▶ _PROBLEM DESCRIPTION_:
Pull each line holding the word "secureflag" from the data.

▶ _EXCERPTED DATA_:

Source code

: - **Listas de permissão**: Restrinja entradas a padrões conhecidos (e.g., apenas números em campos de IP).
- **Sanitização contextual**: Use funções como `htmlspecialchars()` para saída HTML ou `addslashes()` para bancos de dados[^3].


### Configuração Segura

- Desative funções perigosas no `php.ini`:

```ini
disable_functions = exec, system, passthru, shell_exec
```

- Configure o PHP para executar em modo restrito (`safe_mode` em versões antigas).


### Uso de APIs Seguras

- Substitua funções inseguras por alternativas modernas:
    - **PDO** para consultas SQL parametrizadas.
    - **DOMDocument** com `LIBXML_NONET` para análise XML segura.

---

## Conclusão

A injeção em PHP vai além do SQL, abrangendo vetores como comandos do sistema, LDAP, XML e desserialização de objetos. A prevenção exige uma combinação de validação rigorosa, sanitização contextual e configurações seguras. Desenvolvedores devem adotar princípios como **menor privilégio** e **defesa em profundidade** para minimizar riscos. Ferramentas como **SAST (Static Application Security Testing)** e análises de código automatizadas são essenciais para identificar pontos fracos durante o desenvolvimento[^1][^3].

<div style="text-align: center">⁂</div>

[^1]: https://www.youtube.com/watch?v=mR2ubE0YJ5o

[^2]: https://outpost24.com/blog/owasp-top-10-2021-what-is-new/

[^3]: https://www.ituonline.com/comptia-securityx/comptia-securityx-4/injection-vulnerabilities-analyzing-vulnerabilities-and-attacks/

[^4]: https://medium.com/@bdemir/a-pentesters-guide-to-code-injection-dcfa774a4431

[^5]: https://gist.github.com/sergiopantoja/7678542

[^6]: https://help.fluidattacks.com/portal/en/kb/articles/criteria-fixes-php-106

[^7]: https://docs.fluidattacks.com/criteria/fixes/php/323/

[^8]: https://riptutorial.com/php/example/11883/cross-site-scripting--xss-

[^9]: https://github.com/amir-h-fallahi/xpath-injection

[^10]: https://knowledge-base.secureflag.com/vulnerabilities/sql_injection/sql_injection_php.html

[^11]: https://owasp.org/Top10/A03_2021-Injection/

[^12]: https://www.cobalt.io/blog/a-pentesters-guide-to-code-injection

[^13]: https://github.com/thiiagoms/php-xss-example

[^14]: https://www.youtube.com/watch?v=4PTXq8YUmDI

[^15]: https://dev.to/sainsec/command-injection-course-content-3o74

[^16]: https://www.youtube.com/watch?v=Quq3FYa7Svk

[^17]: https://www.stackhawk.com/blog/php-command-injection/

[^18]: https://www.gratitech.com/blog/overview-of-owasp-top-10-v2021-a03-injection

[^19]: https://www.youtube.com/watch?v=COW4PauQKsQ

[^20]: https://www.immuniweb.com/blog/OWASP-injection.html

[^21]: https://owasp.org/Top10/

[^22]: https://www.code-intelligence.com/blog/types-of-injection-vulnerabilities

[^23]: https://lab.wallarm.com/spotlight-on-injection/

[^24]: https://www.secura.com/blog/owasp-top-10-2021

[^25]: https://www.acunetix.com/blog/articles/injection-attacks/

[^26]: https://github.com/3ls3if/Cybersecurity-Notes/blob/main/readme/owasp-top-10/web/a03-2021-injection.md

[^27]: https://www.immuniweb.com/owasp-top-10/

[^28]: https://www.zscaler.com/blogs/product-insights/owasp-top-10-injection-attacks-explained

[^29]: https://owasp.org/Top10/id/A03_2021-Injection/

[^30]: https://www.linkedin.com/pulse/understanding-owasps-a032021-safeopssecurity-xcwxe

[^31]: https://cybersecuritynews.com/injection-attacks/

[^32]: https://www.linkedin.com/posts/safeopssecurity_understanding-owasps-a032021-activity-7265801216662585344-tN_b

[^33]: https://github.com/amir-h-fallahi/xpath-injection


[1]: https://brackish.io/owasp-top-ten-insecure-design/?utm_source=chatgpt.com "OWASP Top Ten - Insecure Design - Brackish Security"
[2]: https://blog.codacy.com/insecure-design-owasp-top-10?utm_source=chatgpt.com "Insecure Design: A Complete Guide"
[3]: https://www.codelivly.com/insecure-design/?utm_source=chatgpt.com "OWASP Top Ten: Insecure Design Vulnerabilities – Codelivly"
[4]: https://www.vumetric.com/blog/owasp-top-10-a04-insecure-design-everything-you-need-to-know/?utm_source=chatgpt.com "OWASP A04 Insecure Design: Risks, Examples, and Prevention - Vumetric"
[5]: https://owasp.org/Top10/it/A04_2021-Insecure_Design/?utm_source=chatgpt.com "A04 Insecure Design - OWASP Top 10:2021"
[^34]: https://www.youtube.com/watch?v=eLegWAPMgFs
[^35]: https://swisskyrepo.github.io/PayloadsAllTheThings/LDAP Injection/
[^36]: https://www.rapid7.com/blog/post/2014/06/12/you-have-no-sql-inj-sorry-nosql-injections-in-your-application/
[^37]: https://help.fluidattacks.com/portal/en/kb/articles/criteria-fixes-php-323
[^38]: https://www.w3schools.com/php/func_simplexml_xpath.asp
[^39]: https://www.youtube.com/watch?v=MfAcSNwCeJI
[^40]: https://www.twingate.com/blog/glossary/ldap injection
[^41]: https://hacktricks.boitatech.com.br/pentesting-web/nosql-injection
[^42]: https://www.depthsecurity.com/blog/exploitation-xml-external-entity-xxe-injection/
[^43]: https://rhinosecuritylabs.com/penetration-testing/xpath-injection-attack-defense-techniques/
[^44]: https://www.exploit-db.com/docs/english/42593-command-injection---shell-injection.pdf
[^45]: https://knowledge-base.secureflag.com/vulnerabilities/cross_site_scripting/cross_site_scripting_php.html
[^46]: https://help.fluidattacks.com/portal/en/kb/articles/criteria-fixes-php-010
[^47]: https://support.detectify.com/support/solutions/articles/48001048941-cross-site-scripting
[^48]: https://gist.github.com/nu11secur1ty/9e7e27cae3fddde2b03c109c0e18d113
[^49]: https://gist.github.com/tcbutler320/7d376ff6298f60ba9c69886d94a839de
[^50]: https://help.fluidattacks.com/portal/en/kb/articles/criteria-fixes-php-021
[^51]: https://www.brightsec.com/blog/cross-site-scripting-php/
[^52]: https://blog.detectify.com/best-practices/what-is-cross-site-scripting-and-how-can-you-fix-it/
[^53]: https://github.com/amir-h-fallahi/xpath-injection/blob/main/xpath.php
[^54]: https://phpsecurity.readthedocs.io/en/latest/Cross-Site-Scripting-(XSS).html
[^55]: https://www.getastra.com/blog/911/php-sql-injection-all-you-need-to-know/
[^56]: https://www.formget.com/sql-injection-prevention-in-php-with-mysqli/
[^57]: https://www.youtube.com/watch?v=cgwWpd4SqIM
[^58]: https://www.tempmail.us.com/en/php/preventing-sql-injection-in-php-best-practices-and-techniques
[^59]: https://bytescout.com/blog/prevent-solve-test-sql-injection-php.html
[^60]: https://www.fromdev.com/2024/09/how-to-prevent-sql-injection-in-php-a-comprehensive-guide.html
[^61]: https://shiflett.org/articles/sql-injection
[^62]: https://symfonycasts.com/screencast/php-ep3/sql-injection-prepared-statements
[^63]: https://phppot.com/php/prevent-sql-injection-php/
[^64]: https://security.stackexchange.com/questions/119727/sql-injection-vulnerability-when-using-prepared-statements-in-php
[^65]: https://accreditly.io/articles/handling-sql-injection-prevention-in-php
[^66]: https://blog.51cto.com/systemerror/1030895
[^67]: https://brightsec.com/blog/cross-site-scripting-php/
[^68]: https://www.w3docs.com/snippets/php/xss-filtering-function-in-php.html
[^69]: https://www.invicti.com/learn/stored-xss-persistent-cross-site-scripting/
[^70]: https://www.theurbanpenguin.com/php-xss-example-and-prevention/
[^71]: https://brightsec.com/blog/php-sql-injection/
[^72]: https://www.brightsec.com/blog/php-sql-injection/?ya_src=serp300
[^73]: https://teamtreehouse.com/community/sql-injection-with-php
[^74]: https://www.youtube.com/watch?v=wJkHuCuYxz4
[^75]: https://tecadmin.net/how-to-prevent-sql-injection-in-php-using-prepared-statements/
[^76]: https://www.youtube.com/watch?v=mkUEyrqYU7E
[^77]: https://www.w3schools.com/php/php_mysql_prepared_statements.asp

▶ _REPLY_:
[^10]: https://knowledge-base.secureflag.com/vulnerabilities/sql_injection/sql_injection_php.html
[^45]: https://knowledge-base.secureflag.com/vulnerabilities/cross_site_scripting/cross_site_scripting_php.html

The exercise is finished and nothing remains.